His release came as a surprise to some after the escalating war in Syria has presented big security challenges to neighbouring Jordan, especially amid an increasing number of Jordanians joining jihadist groups inside the war-torn country.
“We did not expect his release. We thought he would be interrogated and held further,” Mohammad Shalabi, better known as Abu Sayyaf, head of the Jordanian Jihadi Salafist Movement told Al Jazeera in a phone interview.
Maqdesi is a supporter of al-Nusra front which, unlike ISIL, does not have any ambitions to take over the region.

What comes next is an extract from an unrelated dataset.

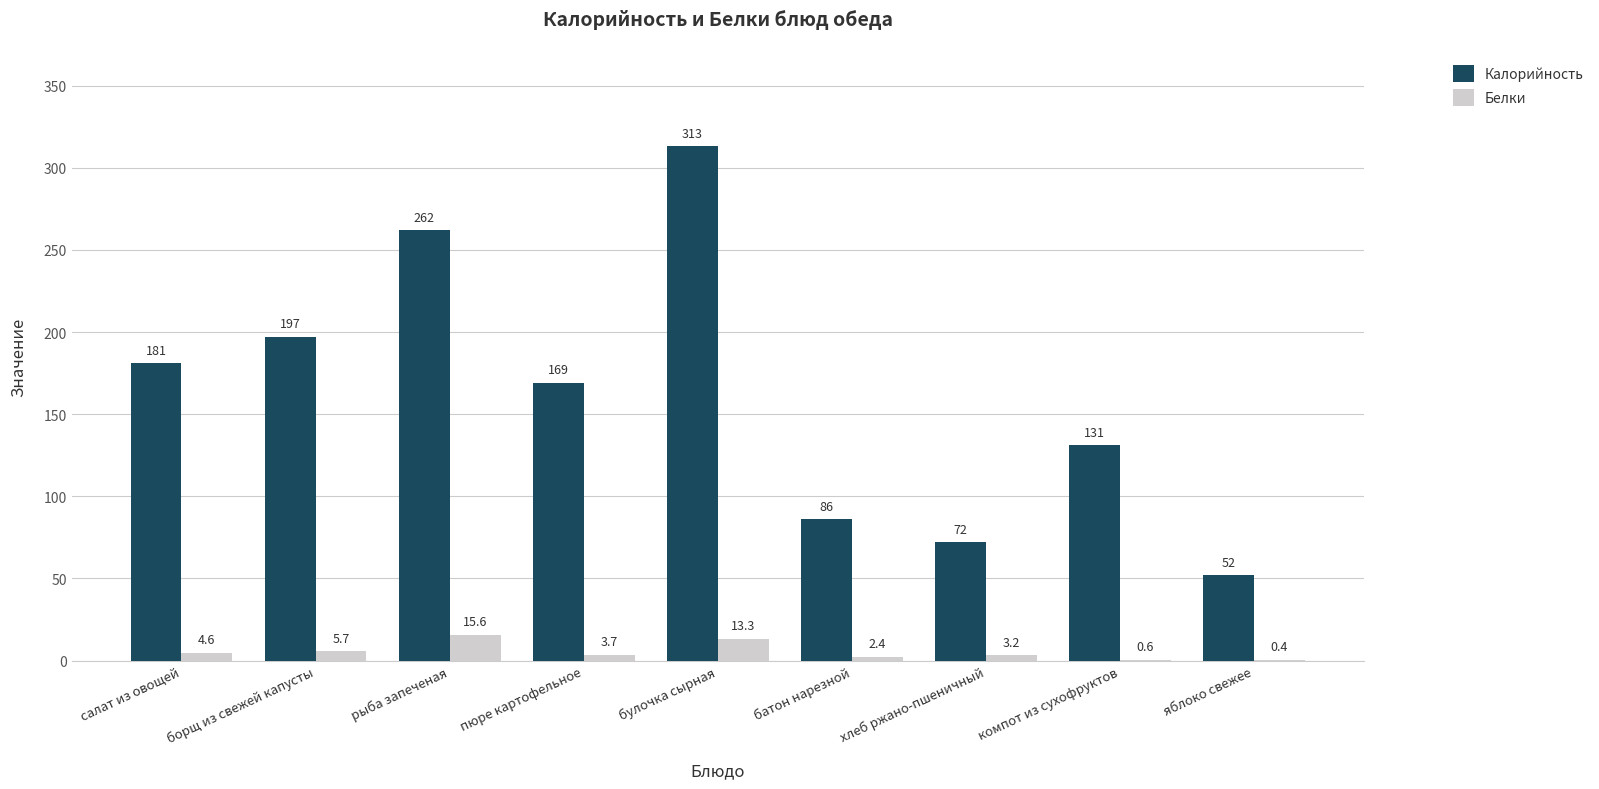

What is the highest value of the Калорийность series?

313.0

Experts and Salafists, however, say that releasing Maqdesi, who has been very critical of violence committed by the Islamic State of Iraq and the Levant (ISIL), serves Jordan’s interest as the movement has achieved gains in neighbouring Iraq recently and added to Jordan’s security woes.
“Maqdesi is a supporter of al-Nusra front, one of the fighting groups in Syria, which unlike ISIL, does not have any ambitions to take over the region,” said Hasan Abu Hanya, an expert on jihadist movements.

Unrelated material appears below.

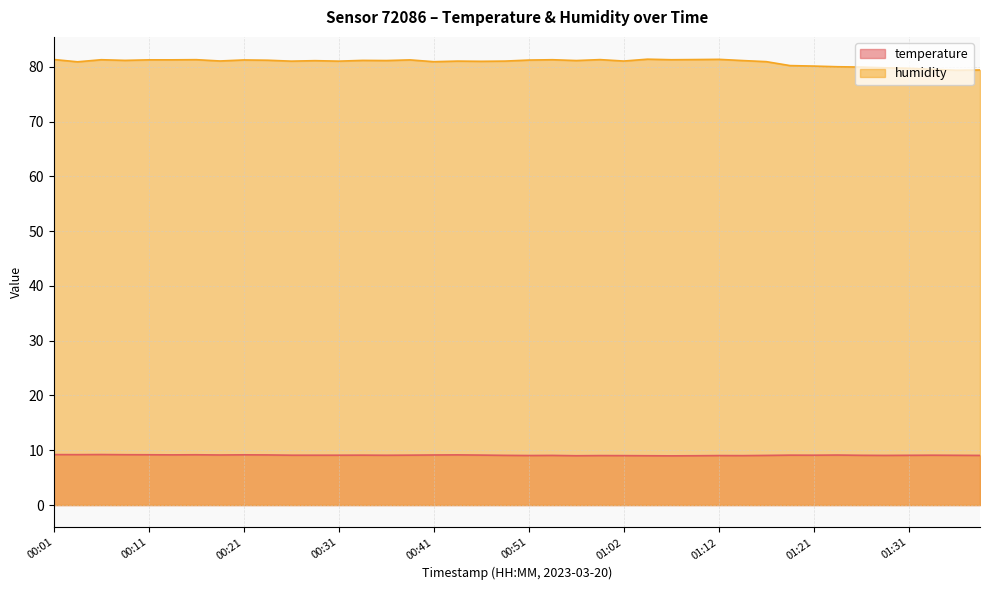

What is the difference between the maximum and second lowest values in the temperature series?

0.2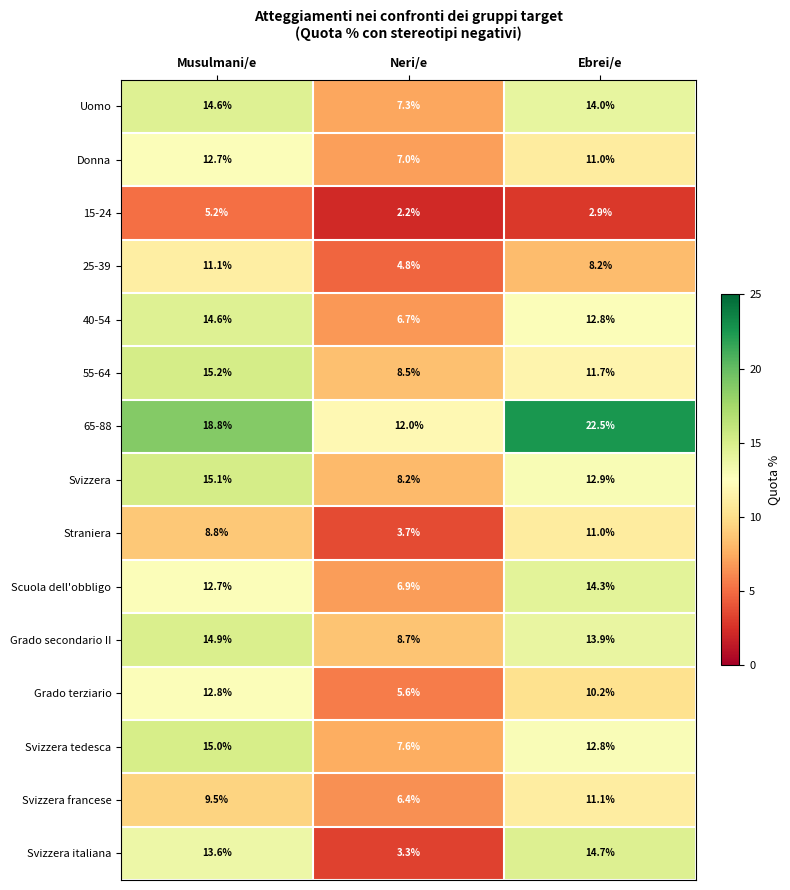

At which category is the sum across all series the highest?

Musulmani/e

“He is the mentor and father of our curriculum,” Abu Sayyaf told Al Jazeera.
“There is a pressing need for a mentor like him at this time of bloodshed. He is very concerned about the blood of Muslims being shed and their souls and honour,” Abu Sayyaf added.
In a recent statement published to his website, Tawheed, the leader condemned ISIL and called it “deviant” and called on jihadists to follow “the right [path] and stop the bloodshed”.

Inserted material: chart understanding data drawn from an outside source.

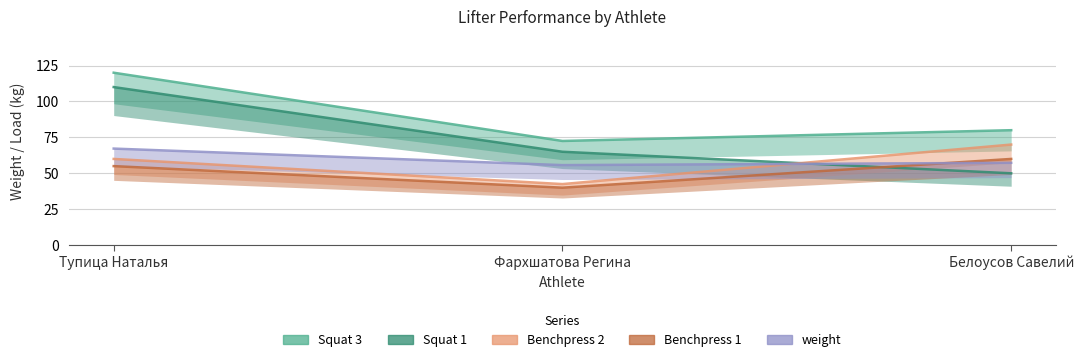

Reading left to right, what are all the values shown in this chart?

Squat 1: Тупица Наталья=110.0	Фархшатова Регина=65.0	Белоусов Савелий=50.0
Squat 3: Тупица Наталья=120.0	Фархшатова Регина=72.5	Белоусов Савелий=80.0
Benchpress 1: Тупица Наталья=55.0	Фархшатова Регина=40.0	Белоусов Савелий=60.0
Benchpress 2: Тупица Наталья=60.0	Фархшатова Регина=42.5	Белоусов Савелий=70.0
weight: Тупица Наталья=67.2	Фархшатова Регина=55.7	Белоусов Савелий=57.3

According to Abu Hanyah, there are more than 2,000 supporters of ISIL in Jordan – an alarming number for the Jordanian authorities.
“If some 4,000 ISIL members turned Mosul upside down, it is very dangerous for Jordan to have such numbers of supporters, given how violent and experienced the movement is,” he said.
Jordanian officials’ concern has been exacerbated after Iraq reportedly pulled out its forces from the Jordanian border on Sunday.
During a meeting with parliamentarians dedicated to discussing the challenges following the situation in Iraq, Jordanian Interior Minister Hussein Majali said that Jordan had built-up its military presence near the Iraq border by sending gendarmerie forces and additional security forces.
Maqdesi arrived at his house in Rusaifa town in northern Jordan, which is home to the Salfist movement, yesterday. He refused to give media interviews, but will soon issue a statement, according to Abu Sayyaf.
His lawyer, Majid Liftawi, believes his client is not guilty of any terror charges.
“It was all because of his political beliefs and writings,” he said.